Gli adulti devono giocare con i bambini o lasciarli da soli a sperimentare sul campo? Genitori, indaffarati dalle mille incombenze quotidiane, si chiedono, a volte, se non sia meglio lasciare che i loro figli sviluppino una loro autonomia nel gioco.
Molti esperti sottolineano che, sì, per i bambini, giocare da soli è un ottimo apprendistato per imparare a misurarsi con il distacco dalle figure genitoriali. Accanto a questi momenti, è importante che ci sia anche occasione di giocare con mamma e papà.
Qual è, però, il modo migliore di affiancare i bambini nel gioco?
Questa settimana prendiamo a prestito una citazione da Fulvio Scaparro, pedagogista. In “La bella stagione. Dieci lezioni sull’infanzia e l’adolescenza” parla di un’accezione del termine “gioco” nel campo della meccanica.
“Prendiamo un bullone e avvitiamo sul suo gambo cilindrico un dado. Stiamo tentando un accoppiamento. (…) Bullone e dado si accoppieranno solo se sarà mantenuto il giusto spazio tra le filettature dei due elementi: quel tanto di gioco, cioè, che consenta la mobilità senza far loro perdere il contatto”.
Il gioco, in termini meccanici, è uno “spazio”: se c’è troppo gioco, l’incastro non avviene, se non c’è gioco, l’incastro non è possibile. Questa accezione del termine gioco non è gratuita: giocare, quindi, è anche studiare le relazioni.
Per gli adulti, giocare con i bambini significa interpretare una giusta distanza: accompagnare i piccoli nella sperimentazione, senza sovrapporsi a loro.
Quante volte il bambino non riesce a concludere un puzzle o una costruzione e la mamma è tentata di risolvere il gioco al posto suo? Avete provato? Il bambino si innervosisce: voleva riuscirci da solo! Come suggerisce Maria Montessori,
“aiutami a fare da solo”,
è la richiesta implicita dei nostri cuccioli. Se il gioco è, tra l’altro, gioco di relazioni, mamma e papà, per giocare con i bambini, dovranno imparare a suggerire la soluzione, di modo che sia il bambino a scoprirla.
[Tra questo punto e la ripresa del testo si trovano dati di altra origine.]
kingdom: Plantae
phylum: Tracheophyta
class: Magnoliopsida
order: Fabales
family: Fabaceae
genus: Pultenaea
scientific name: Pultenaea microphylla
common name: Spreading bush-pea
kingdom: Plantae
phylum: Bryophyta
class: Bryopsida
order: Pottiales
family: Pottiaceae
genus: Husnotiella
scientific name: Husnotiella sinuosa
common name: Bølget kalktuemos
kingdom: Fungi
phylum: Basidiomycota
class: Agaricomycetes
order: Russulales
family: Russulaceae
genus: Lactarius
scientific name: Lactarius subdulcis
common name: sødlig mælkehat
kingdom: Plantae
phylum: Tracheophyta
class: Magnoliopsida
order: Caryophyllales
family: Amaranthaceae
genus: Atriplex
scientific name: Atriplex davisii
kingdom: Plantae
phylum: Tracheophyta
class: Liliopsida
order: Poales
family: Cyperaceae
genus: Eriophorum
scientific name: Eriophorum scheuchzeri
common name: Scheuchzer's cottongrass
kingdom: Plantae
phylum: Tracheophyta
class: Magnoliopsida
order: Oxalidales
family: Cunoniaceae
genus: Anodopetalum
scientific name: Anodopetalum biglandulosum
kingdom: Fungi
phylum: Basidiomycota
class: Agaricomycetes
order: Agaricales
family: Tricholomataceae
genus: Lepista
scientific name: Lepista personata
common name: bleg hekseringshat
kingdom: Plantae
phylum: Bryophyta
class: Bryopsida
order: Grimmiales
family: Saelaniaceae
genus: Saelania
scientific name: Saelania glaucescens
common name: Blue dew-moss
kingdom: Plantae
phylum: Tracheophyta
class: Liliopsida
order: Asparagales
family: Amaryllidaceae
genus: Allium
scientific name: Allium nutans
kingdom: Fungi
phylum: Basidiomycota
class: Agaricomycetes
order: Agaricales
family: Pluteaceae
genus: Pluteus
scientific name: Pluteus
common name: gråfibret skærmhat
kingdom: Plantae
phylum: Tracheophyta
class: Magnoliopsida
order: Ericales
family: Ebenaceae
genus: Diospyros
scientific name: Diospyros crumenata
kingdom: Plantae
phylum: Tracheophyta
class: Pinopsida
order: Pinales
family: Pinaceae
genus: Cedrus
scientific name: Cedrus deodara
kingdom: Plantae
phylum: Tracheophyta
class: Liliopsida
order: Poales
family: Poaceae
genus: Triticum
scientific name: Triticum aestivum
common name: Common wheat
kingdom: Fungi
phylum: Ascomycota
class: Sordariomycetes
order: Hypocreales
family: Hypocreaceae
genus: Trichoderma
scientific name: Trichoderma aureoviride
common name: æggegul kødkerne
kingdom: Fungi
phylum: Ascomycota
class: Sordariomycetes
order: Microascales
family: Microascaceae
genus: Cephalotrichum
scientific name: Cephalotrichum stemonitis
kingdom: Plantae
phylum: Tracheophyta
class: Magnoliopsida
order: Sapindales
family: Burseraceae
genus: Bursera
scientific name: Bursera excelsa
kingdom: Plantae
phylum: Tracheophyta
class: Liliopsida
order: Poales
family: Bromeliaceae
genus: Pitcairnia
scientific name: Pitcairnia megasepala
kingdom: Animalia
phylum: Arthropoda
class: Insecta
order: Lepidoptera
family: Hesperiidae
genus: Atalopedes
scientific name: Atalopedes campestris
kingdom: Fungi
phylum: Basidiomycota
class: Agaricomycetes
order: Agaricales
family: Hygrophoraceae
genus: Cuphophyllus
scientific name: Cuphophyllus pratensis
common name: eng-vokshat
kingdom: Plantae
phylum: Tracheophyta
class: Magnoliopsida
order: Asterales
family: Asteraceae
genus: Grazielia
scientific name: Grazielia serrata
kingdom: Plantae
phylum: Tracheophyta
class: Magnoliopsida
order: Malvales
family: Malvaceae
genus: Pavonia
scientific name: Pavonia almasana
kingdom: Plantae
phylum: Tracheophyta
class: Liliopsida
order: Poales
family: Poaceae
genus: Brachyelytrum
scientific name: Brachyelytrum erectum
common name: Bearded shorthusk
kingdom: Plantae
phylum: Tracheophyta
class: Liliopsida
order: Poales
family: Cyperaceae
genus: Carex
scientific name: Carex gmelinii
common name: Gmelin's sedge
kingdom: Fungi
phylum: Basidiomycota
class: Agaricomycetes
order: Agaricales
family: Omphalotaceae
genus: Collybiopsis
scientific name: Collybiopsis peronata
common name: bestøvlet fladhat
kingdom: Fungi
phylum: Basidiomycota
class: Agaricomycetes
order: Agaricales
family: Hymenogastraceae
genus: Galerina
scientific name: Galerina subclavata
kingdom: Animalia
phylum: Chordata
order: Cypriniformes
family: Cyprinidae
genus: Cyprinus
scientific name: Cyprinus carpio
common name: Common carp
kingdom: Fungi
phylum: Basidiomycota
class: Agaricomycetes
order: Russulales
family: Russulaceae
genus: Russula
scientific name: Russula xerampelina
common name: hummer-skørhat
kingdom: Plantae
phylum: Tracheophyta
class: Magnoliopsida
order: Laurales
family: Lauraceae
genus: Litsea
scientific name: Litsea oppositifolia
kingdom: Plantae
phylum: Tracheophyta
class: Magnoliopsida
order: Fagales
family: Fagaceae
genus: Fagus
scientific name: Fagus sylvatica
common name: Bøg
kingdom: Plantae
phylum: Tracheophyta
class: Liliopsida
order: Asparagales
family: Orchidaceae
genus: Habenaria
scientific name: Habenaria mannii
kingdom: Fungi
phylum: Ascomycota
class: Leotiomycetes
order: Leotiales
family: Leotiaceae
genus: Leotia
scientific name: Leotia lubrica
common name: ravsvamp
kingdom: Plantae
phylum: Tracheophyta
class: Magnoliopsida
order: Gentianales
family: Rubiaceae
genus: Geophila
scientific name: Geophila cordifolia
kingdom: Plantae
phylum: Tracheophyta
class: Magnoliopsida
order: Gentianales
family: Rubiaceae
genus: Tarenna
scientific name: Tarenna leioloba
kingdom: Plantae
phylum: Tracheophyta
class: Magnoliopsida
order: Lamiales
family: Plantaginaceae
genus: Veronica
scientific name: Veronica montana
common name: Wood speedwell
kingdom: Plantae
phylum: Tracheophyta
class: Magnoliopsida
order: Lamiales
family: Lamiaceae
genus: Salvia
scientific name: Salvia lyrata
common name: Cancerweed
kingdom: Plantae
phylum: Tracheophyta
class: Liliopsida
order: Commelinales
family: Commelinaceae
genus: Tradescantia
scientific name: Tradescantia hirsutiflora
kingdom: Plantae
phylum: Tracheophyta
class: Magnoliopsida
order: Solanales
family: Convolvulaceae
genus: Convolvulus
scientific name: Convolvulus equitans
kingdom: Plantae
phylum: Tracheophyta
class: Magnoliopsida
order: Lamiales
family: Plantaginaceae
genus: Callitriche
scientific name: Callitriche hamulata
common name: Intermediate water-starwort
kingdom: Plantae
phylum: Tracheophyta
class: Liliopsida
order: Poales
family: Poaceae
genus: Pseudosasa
I genitori dovranno stare né troppo lontano, né troppo vicino.
Dovranno essere pronti a consolare, quando il bambino è piccolo o ad aiutarlo, quando sarà più grande, a gestire i casi in cui il gioco non riesce e subentra la frustrazione. Dovranno contenere e sostenere. Come suggerisce Scaparro, giocare con i bambini diventa un atto educativo:
“La qualità della nostra vita, cioè delle nostre relazioni con gli altri, con noi stessi e con l’ambiente, dipende dal tempo che dedicheremo a giocare con il gioco, perché giocare è tentare, provare, sperimentare, corteggiare, cercare il giusto spazio per accoppiarsi, per far fronte alle diversità”.
Il bambino che gioca insieme all’adulto, in un contesto accogliente, dove bullone e dado si sono bene agganciati, mostrerà molto presto di saper dirigere il gioco. Laddove incontrerà un problema, saprà dire
“mamma, ho pensato a una soluzione”.